If you want to layer in YouTube's built-ins:

  • Restricted Mode (in the YouTube settings menu) filters mature content browser-wide without a child account — turn it on and lock it where the OS allows.
  • YouTube Kids is a separate app with its own controls; on a shared device it doesn't require your child to have a Google account, though you set it up from yours.

These are blunt, age-based filters — useful as a baseline, but they don't let you block specific channels. Pair them with a blocklist extension for real per-channel control.

What about phones and TVs?

Extensions only run in desktop browsers. On a phone or TV:

  • Use YouTube Kids or a restricted profile for on-device protection.
  • For your own account, train it on desktop: as Blokari blocks channels, it can send YouTube's account-level "Don't recommend channel" signal, so unwanted channels get recommended less on signed-in phones and TVs too. It's a reduction there rather than a hard block, but it carries across devices.

Bottom line

You don't need to create an account for your child to make YouTube safer. Put a free blocklist extension on the family browser, turn on the parental categories, and add the channels you want gone — no login, no child profile, no data trail. See the full free parental controls guide for the complete setup.

FAQ

Can I set parental controls on YouTube without an account?

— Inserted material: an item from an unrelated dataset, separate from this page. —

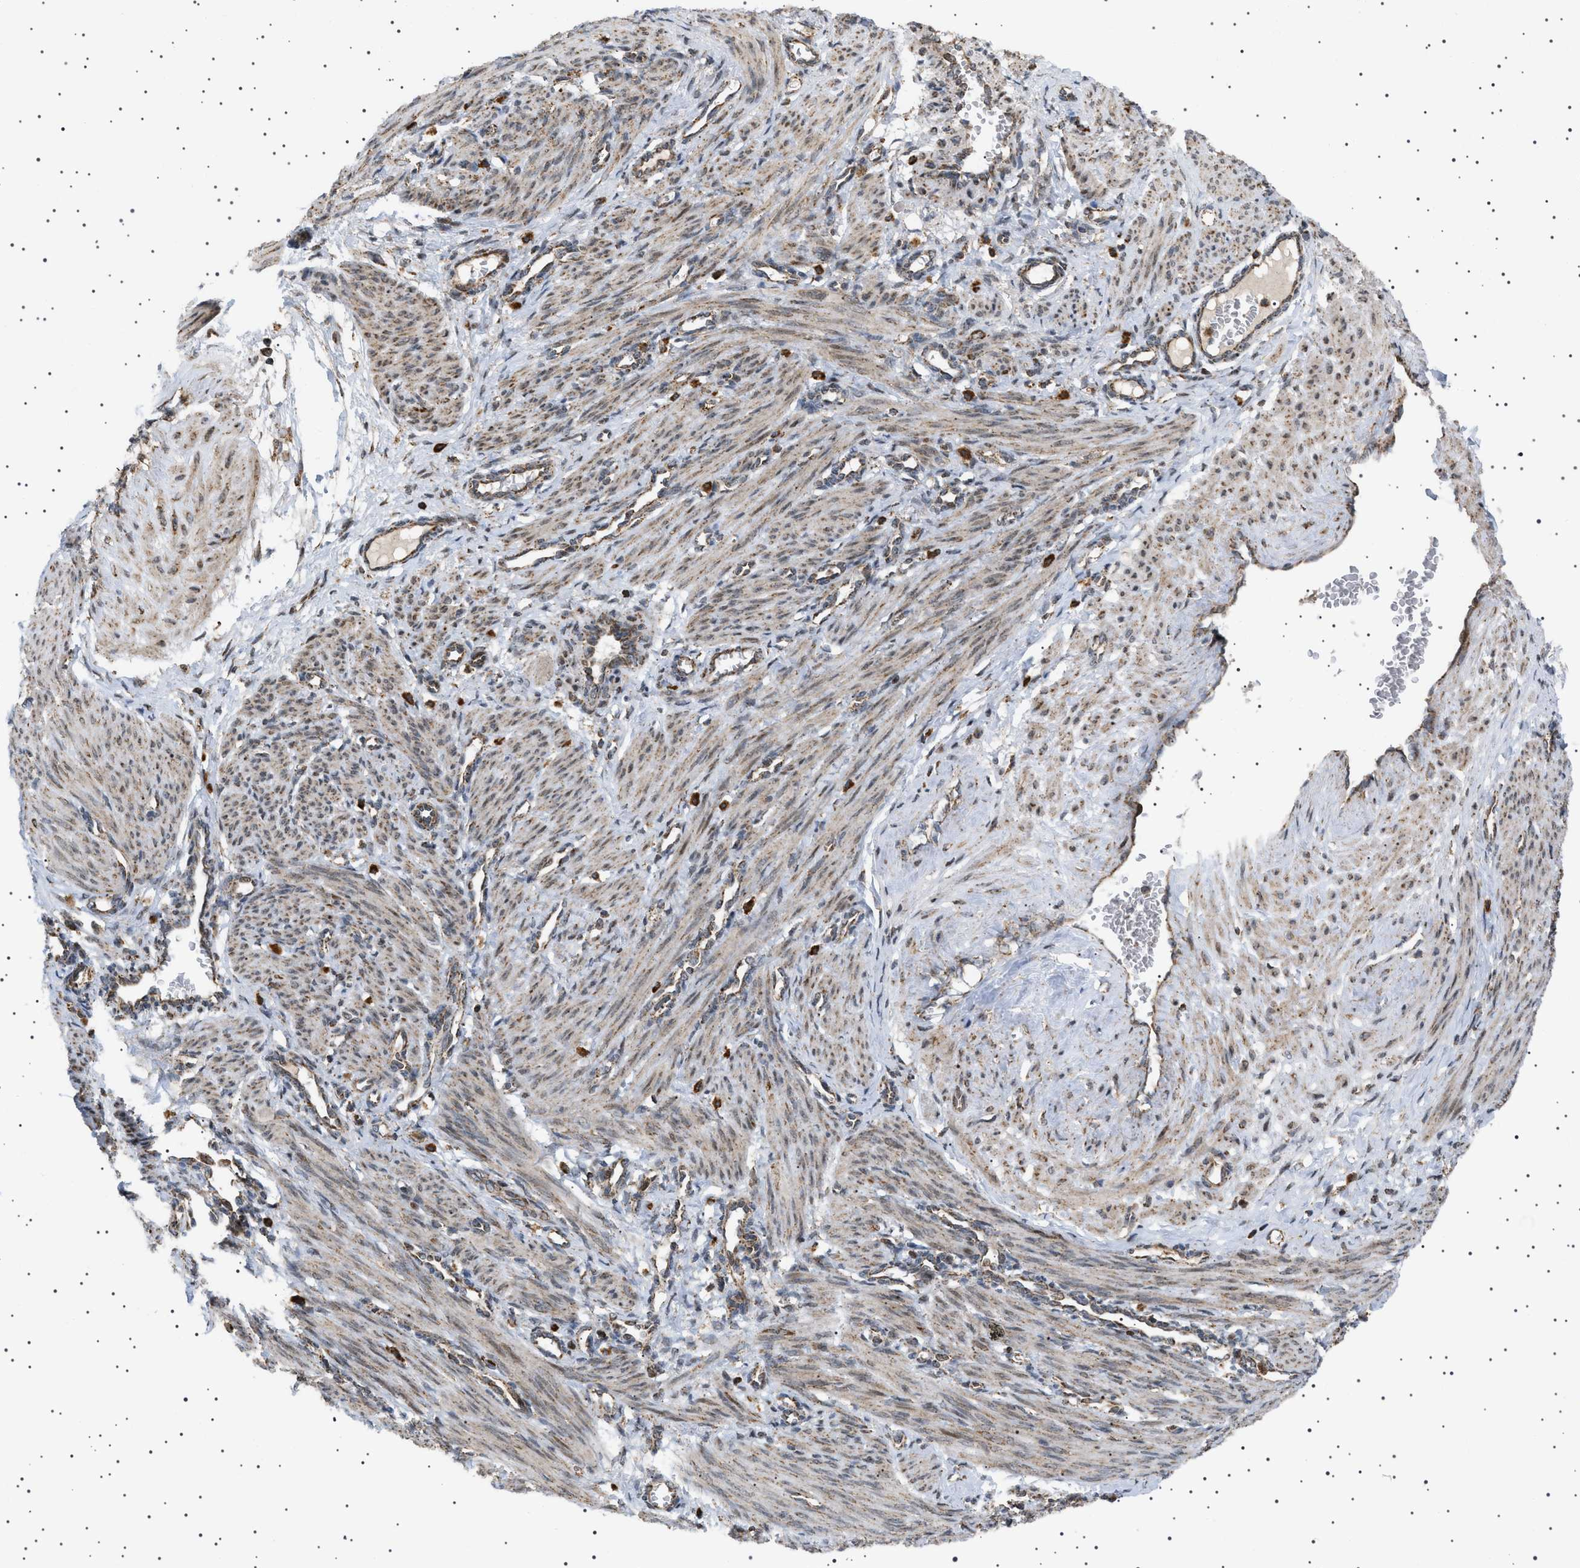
{"staining": {"intensity": "weak", "quantity": ">75%", "location": "cytoplasmic/membranous"}, "tissue": "smooth muscle", "cell_type": "Smooth muscle cells", "image_type": "normal", "snomed": [{"axis": "morphology", "description": "Normal tissue, NOS"}, {"axis": "topography", "description": "Endometrium"}], "caption": "A brown stain shows weak cytoplasmic/membranous staining of a protein in smooth muscle cells of unremarkable human smooth muscle. Immunohistochemistry stains the protein in brown and the nuclei are stained blue.", "gene": "MELK", "patient": {"sex": "female", "age": 33}}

Yes. A browser extension like Blokari filters and blocks YouTube channels on the device itself, with no child account and no sign-in required. You can also use Restricted Mode and the supervised-profile options, but those involve some account setup.

Do I need a Google account for my child?

No. The most private approach is device-level filtering: install a blocklist extension on the browser your child uses, enable the parental categories, and it works without any account for them. Nothing is tied to a profile they have to sign into.

Is no-account filtering free?

Yes. Blokari's parental controls — blocking unsafe, adult, gambling, and scam channels — are free on every tier, with no child account needed. You enable curated categories and add your own blocked channels.

What about YouTube on a phone or TV without an account?

On devices that can't run an extension, use YouTube Kids or a restricted profile for on-device protection. You can also train your own Google account on desktop so unwanted channels get recommended less across signed-in devices.